Assignment: Each line below is to be copied out exactly, and none may be omitted.

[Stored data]
▼▼▼

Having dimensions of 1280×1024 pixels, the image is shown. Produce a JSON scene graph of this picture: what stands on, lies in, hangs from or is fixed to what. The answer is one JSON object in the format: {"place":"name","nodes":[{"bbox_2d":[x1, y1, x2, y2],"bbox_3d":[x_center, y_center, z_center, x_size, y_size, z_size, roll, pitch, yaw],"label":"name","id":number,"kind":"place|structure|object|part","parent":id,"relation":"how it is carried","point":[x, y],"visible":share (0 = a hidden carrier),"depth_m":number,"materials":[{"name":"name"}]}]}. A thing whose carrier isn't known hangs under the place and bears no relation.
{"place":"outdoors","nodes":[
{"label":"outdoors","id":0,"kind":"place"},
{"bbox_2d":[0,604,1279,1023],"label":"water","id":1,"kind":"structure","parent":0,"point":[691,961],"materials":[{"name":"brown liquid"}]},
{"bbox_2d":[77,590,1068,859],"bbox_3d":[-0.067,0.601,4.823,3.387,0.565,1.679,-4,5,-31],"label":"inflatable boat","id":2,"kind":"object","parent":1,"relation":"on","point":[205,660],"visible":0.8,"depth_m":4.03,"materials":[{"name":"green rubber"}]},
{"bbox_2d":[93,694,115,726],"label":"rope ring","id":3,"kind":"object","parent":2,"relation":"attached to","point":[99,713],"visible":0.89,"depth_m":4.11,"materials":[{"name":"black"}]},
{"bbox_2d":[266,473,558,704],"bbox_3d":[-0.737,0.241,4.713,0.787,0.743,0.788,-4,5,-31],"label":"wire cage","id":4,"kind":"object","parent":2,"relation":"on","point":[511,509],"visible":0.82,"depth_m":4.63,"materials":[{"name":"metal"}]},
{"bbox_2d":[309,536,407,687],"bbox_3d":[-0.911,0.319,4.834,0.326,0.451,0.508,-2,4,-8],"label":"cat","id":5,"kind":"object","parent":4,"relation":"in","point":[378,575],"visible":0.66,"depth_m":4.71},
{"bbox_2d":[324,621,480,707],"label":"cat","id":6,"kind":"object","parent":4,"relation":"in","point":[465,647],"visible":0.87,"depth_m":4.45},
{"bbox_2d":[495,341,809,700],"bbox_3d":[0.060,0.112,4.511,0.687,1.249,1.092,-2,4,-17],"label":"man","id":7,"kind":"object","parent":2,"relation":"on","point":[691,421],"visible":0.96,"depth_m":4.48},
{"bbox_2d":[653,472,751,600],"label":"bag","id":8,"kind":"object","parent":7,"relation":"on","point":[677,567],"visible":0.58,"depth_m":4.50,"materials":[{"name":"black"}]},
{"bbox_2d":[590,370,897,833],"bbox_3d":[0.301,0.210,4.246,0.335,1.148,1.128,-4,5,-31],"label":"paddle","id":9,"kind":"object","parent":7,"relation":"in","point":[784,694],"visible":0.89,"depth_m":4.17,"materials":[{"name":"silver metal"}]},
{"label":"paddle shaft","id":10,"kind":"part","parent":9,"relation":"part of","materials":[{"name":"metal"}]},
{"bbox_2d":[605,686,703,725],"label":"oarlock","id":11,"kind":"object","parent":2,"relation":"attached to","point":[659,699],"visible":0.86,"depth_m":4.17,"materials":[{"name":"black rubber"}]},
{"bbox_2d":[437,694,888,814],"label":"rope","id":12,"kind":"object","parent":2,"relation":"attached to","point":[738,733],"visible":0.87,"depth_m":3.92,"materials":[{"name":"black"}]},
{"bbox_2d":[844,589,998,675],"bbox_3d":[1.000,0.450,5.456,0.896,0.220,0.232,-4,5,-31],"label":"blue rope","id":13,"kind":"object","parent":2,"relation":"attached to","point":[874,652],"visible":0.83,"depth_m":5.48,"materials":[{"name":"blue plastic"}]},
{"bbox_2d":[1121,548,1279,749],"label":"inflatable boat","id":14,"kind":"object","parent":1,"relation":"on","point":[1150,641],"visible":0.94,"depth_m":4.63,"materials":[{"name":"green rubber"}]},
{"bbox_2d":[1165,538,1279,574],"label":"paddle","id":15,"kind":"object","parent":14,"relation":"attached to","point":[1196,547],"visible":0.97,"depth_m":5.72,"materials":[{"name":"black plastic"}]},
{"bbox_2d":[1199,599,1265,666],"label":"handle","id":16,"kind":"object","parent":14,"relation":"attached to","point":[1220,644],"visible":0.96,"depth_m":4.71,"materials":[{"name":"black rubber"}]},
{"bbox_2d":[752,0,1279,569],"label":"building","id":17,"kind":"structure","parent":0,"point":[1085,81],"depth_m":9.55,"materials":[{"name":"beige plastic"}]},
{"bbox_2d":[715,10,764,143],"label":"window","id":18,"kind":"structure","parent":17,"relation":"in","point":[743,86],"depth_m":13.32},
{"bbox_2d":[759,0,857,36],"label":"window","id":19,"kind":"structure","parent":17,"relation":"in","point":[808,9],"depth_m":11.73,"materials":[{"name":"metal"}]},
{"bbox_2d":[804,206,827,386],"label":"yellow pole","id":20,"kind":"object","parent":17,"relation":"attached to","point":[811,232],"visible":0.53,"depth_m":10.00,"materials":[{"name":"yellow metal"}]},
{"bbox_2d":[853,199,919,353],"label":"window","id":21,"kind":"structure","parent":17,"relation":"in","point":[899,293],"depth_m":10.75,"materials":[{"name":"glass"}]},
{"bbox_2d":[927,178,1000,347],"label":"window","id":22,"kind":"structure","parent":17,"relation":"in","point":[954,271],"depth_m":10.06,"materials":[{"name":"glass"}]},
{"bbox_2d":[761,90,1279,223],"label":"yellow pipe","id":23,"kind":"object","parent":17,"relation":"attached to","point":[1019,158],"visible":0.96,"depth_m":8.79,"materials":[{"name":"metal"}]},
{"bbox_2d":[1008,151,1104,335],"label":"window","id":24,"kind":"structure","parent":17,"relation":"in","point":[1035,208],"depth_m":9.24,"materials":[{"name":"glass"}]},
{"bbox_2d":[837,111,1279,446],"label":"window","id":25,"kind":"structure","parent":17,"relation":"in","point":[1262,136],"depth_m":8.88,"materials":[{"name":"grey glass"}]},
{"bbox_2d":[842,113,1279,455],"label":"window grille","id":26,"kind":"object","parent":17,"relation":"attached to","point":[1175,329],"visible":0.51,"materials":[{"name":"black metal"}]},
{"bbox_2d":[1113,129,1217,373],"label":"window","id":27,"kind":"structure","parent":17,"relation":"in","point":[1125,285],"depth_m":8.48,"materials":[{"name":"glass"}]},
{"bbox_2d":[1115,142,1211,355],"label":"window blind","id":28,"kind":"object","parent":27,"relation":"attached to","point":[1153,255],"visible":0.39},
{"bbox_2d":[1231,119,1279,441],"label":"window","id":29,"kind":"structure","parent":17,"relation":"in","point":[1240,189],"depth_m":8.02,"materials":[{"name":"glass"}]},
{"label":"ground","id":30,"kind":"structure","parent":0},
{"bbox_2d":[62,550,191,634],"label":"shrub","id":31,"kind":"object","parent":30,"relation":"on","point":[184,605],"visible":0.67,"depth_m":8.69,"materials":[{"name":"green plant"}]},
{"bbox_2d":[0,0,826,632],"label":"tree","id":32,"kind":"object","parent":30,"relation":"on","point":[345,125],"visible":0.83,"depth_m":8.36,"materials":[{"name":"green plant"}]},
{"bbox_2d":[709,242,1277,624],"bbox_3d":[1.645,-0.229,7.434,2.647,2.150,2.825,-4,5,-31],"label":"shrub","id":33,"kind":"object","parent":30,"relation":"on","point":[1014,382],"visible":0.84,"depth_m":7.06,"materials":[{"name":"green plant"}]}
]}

▲▲▲

Solution to this exercise:
Having dimensions of 1280×1024 pixels, the image is shown. Produce a JSON scene graph of this picture: what stands on, lies in, hangs from or is fixed to what. The answer is one JSON object in the format: {"place":"name","nodes":[{"bbox_2d":[x1, y1, x2, y2],"bbox_3d":[x_center, y_center, z_center, x_size, y_size, z_size, roll, pitch, yaw],"label":"name","id":number,"kind":"place|structure|object|part","parent":id,"relation":"how it is carried","point":[x, y],"visible":share (0 = a hidden carrier),"depth_m":number,"materials":[{"name":"name"}]}]}. A thing whose carrier isn't known hangs under the place and bears no relation.
{"place":"outdoors","nodes":[
{"label":"outdoors","id":0,"kind":"place"},
{"bbox_2d":[0,604,1279,1023],"label":"water","id":1,"kind":"structure","parent":0,"point":[691,961],"materials":[{"name":"brown liquid"}]},
{"bbox_2d":[77,590,1068,859],"bbox_3d":[-0.067,0.601,4.823,3.387,0.565,1.679,-4,5,-31],"label":"inflatable boat","id":2,"kind":"object","parent":1,"relation":"on","point":[205,660],"visible":0.8,"depth_m":4.03,"materials":[{"name":"green rubber"}]},
{"bbox_2d":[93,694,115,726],"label":"rope ring","id":3,"kind":"object","parent":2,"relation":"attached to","point":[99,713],"visible":0.89,"depth_m":4.11,"materials":[{"name":"black"}]},
{"bbox_2d":[266,473,558,704],"bbox_3d":[-0.737,0.241,4.713,0.787,0.743,0.788,-4,5,-31],"label":"wire cage","id":4,"kind":"object","parent":2,"relation":"on","point":[511,509],"visible":0.82,"depth_m":4.63,"materials":[{"name":"metal"}]},
{"bbox_2d":[309,536,407,687],"bbox_3d":[-0.911,0.319,4.834,0.326,0.451,0.508,-2,4,-8],"label":"cat","id":5,"kind":"object","parent":4,"relation":"in","point":[378,575],"visible":0.66,"depth_m":4.71},
{"bbox_2d":[324,621,480,707],"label":"cat","id":6,"kind":"object","parent":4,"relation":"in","point":[465,647],"visible":0.87,"depth_m":4.45},
{"bbox_2d":[495,341,809,700],"bbox_3d":[0.060,0.112,4.511,0.687,1.249,1.092,-2,4,-17],"label":"man","id":7,"kind":"object","parent":2,"relation":"on","point":[691,421],"visible":0.96,"depth_m":4.48},
{"bbox_2d":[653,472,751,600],"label":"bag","id":8,"kind":"object","parent":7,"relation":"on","point":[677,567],"visible":0.58,"depth_m":4.50,"materials":[{"name":"black"}]},
{"bbox_2d":[590,370,897,833],"bbox_3d":[0.301,0.210,4.246,0.335,1.148,1.128,-4,5,-31],"label":"paddle","id":9,"kind":"object","parent":7,"relation":"in","point":[784,694],"visible":0.89,"depth_m":4.17,"materials":[{"name":"silver metal"}]},
{"label":"paddle shaft","id":10,"kind":"part","parent":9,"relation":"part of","materials":[{"name":"metal"}]},
{"bbox_2d":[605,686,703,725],"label":"oarlock","id":11,"kind":"object","parent":2,"relation":"attached to","point":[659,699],"visible":0.86,"depth_m":4.17,"materials":[{"name":"black rubber"}]},
{"bbox_2d":[437,694,888,814],"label":"rope","id":12,"kind":"object","parent":2,"relation":"attached to","point":[738,733],"visible":0.87,"depth_m":3.92,"materials":[{"name":"black"}]},
{"bbox_2d":[844,589,998,675],"bbox_3d":[1.000,0.450,5.456,0.896,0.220,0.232,-4,5,-31],"label":"blue rope","id":13,"kind":"object","parent":2,"relation":"attached to","point":[874,652],"visible":0.83,"depth_m":5.48,"materials":[{"name":"blue plastic"}]},
{"bbox_2d":[1121,548,1279,749],"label":"inflatable boat","id":14,"kind":"object","parent":1,"relation":"on","point":[1150,641],"visible":0.94,"depth_m":4.63,"materials":[{"name":"green rubber"}]},
{"bbox_2d":[1165,538,1279,574],"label":"paddle","id":15,"kind":"object","parent":14,"relation":"attached to","point":[1196,547],"visible":0.97,"depth_m":5.72,"materials":[{"name":"black plastic"}]},
{"bbox_2d":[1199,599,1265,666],"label":"handle","id":16,"kind":"object","parent":14,"relation":"attached to","point":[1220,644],"visible":0.96,"depth_m":4.71,"materials":[{"name":"black rubber"}]},
{"bbox_2d":[752,0,1279,569],"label":"building","id":17,"kind":"structure","parent":0,"point":[1085,81],"depth_m":9.55,"materials":[{"name":"beige plastic"}]},
{"bbox_2d":[715,10,764,143],"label":"window","id":18,"kind":"structure","parent":17,"relation":"in","point":[743,86],"depth_m":13.32},
{"bbox_2d":[759,0,857,36],"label":"window","id":19,"kind":"structure","parent":17,"relation":"in","point":[808,9],"depth_m":11.73,"materials":[{"name":"metal"}]},
{"bbox_2d":[804,206,827,386],"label":"yellow pole","id":20,"kind":"object","parent":17,"relation":"attached to","point":[811,232],"visible":0.53,"depth_m":10.00,"materials":[{"name":"yellow metal"}]},
{"bbox_2d":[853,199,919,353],"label":"window","id":21,"kind":"structure","parent":17,"relation":"in","point":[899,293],"depth_m":10.75,"materials":[{"name":"glass"}]},
{"bbox_2d":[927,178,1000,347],"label":"window","id":22,"kind":"structure","parent":17,"relation":"in","point":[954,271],"depth_m":10.06,"materials":[{"name":"glass"}]},
{"bbox_2d":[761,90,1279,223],"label":"yellow pipe","id":23,"kind":"object","parent":17,"relation":"attached to","point":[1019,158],"visible":0.96,"depth_m":8.79,"materials":[{"name":"metal"}]},
{"bbox_2d":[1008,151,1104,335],"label":"window","id":24,"kind":"structure","parent":17,"relation":"in","point":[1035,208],"depth_m":9.24,"materials":[{"name":"glass"}]},
{"bbox_2d":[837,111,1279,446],"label":"window","id":25,"kind":"structure","parent":17,"relation":"in","point":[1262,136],"depth_m":8.88,"materials":[{"name":"grey glass"}]},
{"bbox_2d":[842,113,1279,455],"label":"window grille","id":26,"kind":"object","parent":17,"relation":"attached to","point":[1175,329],"visible":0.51,"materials":[{"name":"black metal"}]},
{"bbox_2d":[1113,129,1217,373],"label":"window","id":27,"kind":"structure","parent":17,"relation":"in","point":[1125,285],"depth_m":8.48,"materials":[{"name":"glass"}]},
{"bbox_2d":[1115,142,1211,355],"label":"window blind","id":28,"kind":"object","parent":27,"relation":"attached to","point":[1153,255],"visible":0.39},
{"bbox_2d":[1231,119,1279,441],"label":"window","id":29,"kind":"structure","parent":17,"relation":"in","point":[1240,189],"depth_m":8.02,"materials":[{"name":"glass"}]},
{"label":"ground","id":30,"kind":"structure","parent":0},
{"bbox_2d":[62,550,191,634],"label":"shrub","id":31,"kind":"object","parent":30,"relation":"on","point":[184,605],"visible":0.67,"depth_m":8.69,"materials":[{"name":"green plant"}]},
{"bbox_2d":[0,0,826,632],"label":"tree","id":32,"kind":"object","parent":30,"relation":"on","point":[345,125],"visible":0.83,"depth_m":8.36,"materials":[{"name":"green plant"}]},
{"bbox_2d":[709,242,1277,624],"bbox_3d":[1.645,-0.229,7.434,2.647,2.150,2.825,-4,5,-31],"label":"shrub","id":33,"kind":"object","parent":30,"relation":"on","point":[1014,382],"visible":0.84,"depth_m":7.06,"materials":[{"name":"green plant"}]}
]}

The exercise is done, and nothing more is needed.